Olympic gold may have eluded Datuk Lee Chong Wei again but he has been hailed a hero by Malaysians who rallied around their champion.
Stunned into silence when China's badminton superstar Lin Dan snatched the gold with a 21-19 score in the rubber set, they cheered themselves hoarse when Chong Wei took the podium as the silver medallist at the London 2012 Olympics.
The scene was a repeat of the Beijing 2008 Olympics when Lin Dan denied Chong Wei the gold medal as he triumphed on home ground.
Chong Wei's grief as he sank to his knees was palpably felt, especially by his elder brother Joe Lee, who cried when the 79-minute tension-filled match ended.
Joe, 38, said he was proud of Chong Wei's performance as the latter had worked hard to bring home Malaysia's first Olympic gold.

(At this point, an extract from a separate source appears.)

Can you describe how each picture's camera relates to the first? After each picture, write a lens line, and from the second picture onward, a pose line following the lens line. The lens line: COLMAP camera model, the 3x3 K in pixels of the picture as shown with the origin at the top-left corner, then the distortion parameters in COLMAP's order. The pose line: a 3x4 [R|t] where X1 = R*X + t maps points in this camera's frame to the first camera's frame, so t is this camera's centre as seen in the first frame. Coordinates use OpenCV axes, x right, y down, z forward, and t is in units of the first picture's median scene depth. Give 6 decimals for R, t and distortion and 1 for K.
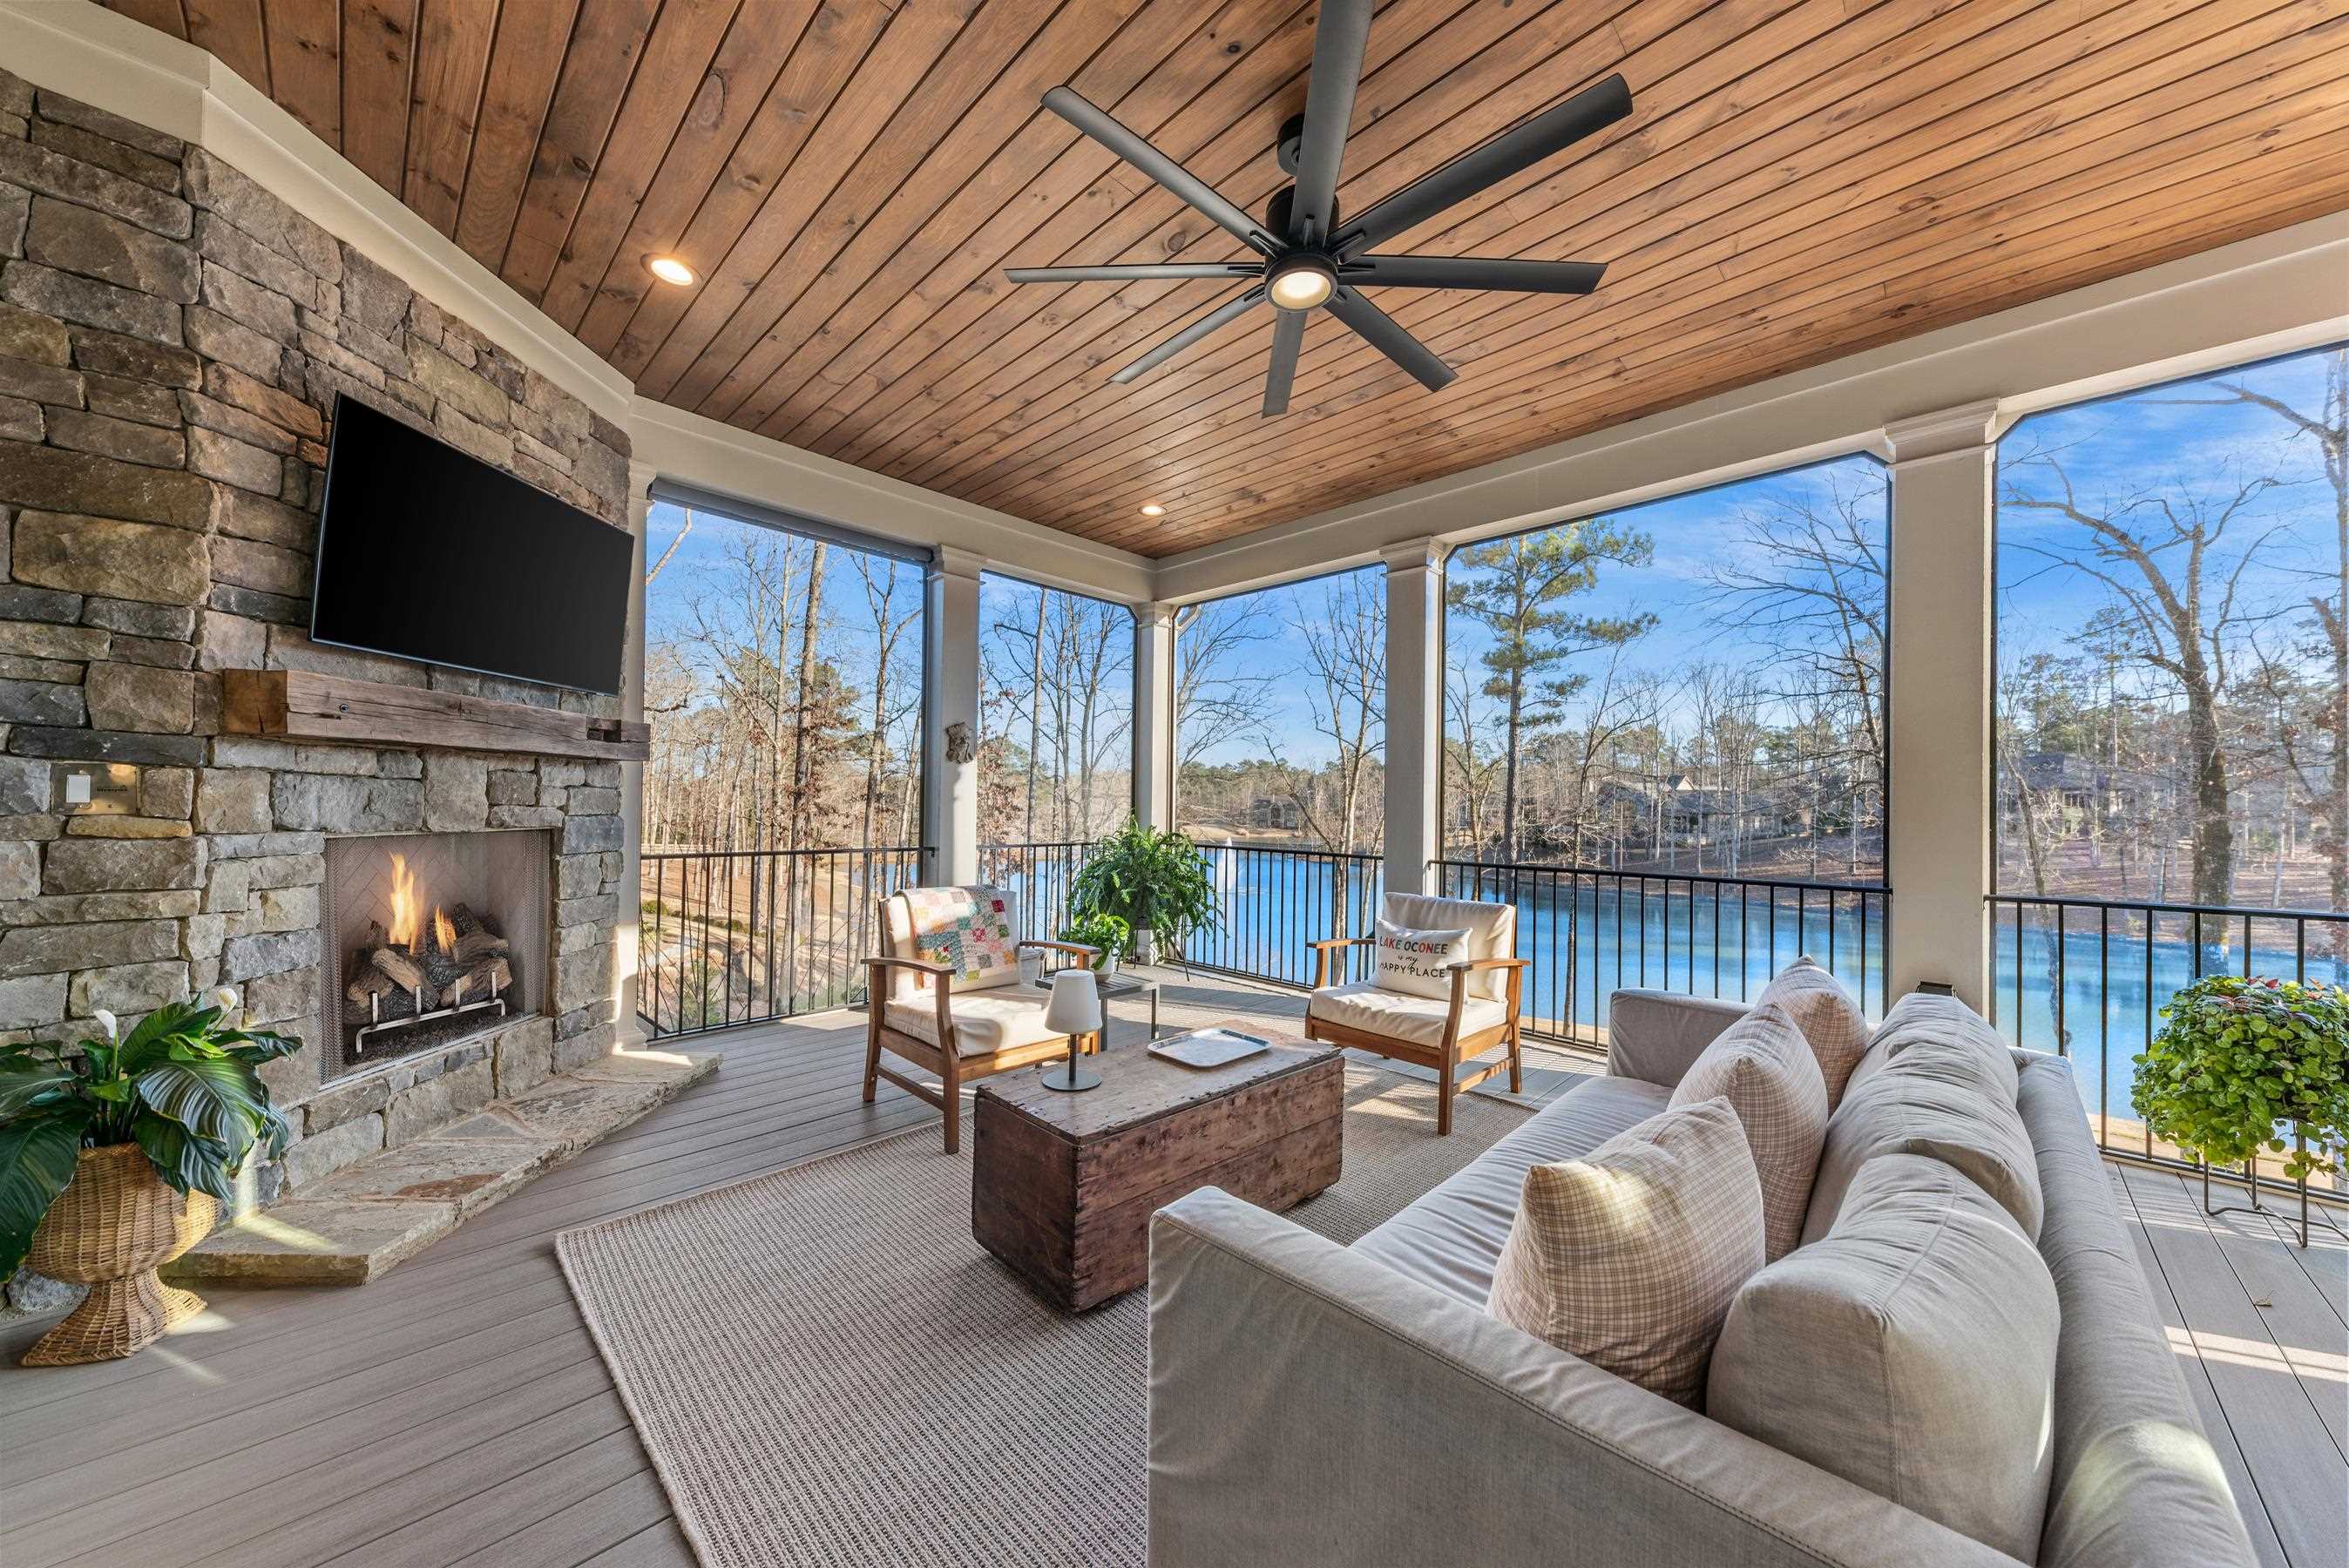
lens RADIAL K [[820.9, 0, 1184.7], [0, 820.9, 809.7], [0, 0, 1]] dist [0.006962, -0.000036]
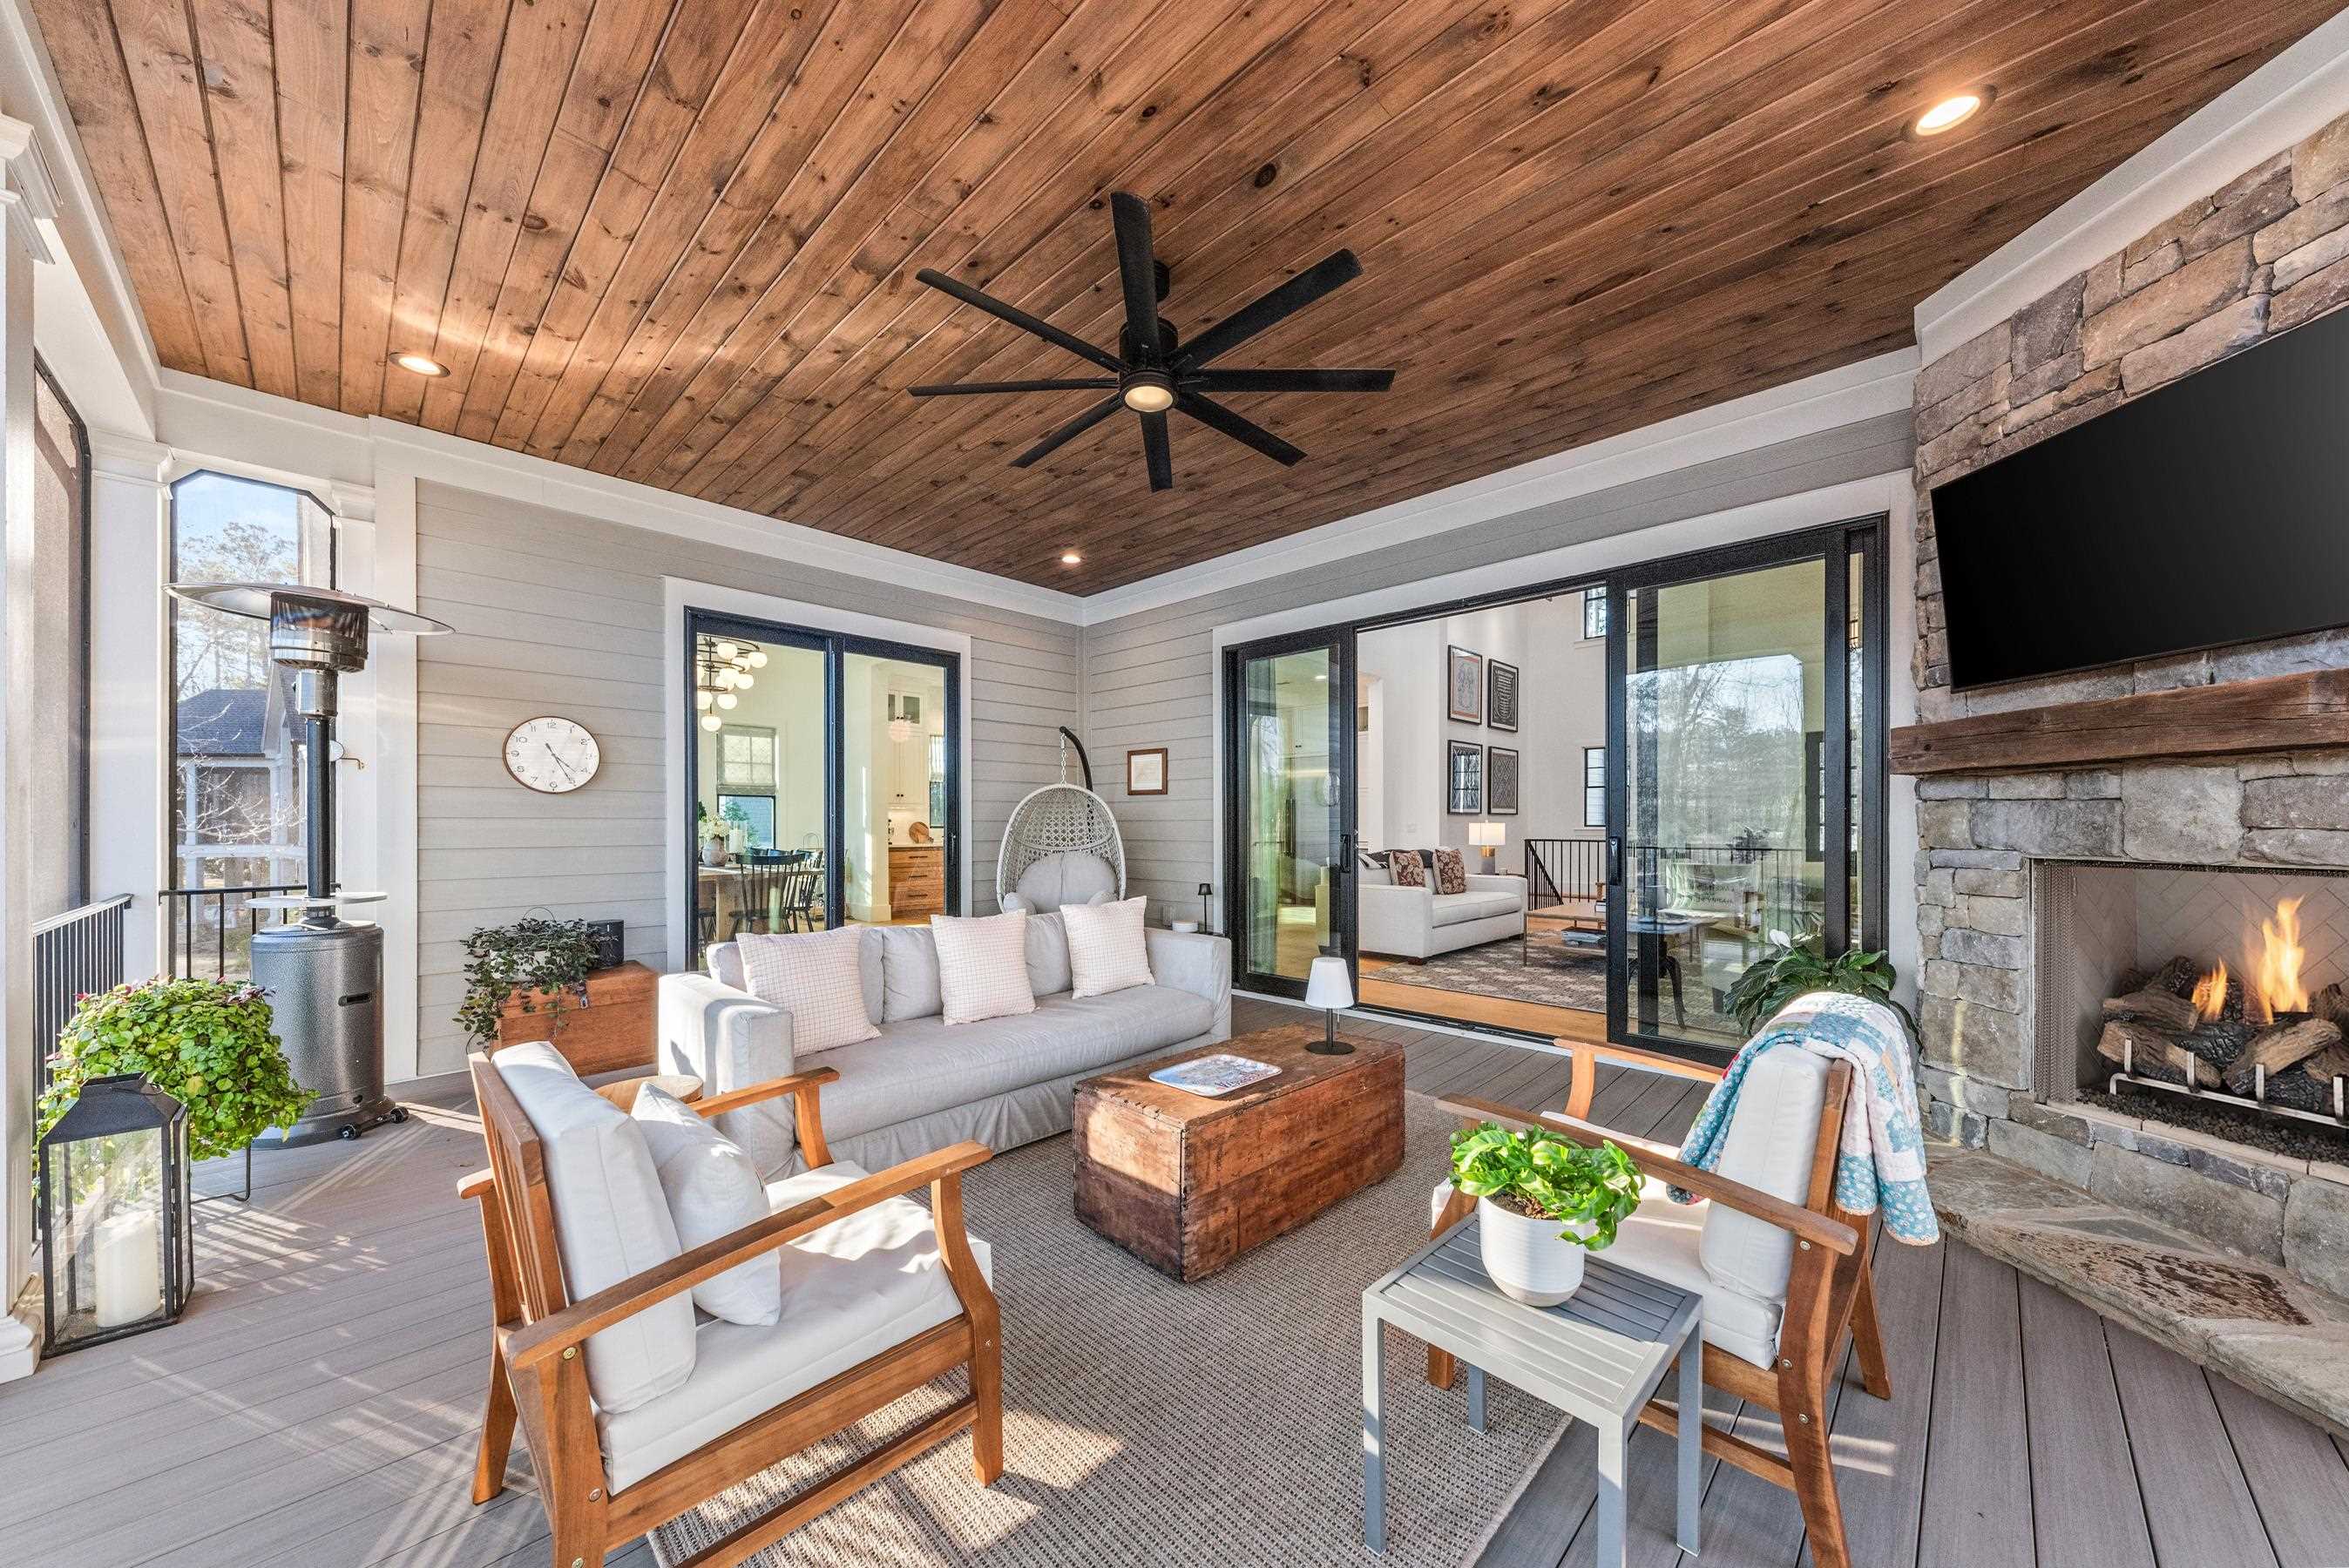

“For Malaysia and badminton, he has given so much, sacrificed so much. In the eyes of our family, he is always number one. I think he performed beyond our expectations,” he said at the Golden Road to London event organised by Sapporo at the Geographer Adventure Restaurant and Bistro here.
Joe, who bears a close resemblance to his famous sibling, said he spoke to Chong Wei a few days ago about the ankle injury he suffered during the Thomas Cup in May.
He said Chong Wei told him he still had to take painkillers and had trouble sleeping due to overwhelming pressure.
“I hope when he comes back to Malaysia, he will finally have a chance to rest. He has not had a chance to rest in the past few months,” he said, expressing gratitude that their mother Khor Kim Choi was in London to comfort Chong Wei.
In BUKIT MERTAJAM, Chong Wei's father Lee Ah Chai said his son had made him the proudest father in the world.
The 59-year-old watched his son bag the silver along with some 50 supporters in his hometown in Berapit here.
The group, which included Penang MCA secretary Lau Chiek Tuan, watched the showdown at the Taman Serumpun community hall.
“No Malaysian has ever won two silver medals in the Olympics.
“He still makes us proud and I wish to thank all Malaysians for their support,” he said.
Ah Chai's best friend, Paul Ng, 42, had a tough time holding back his tears.
“It was so close and he put up a good fight until the end. It must have been hard for him,” he said.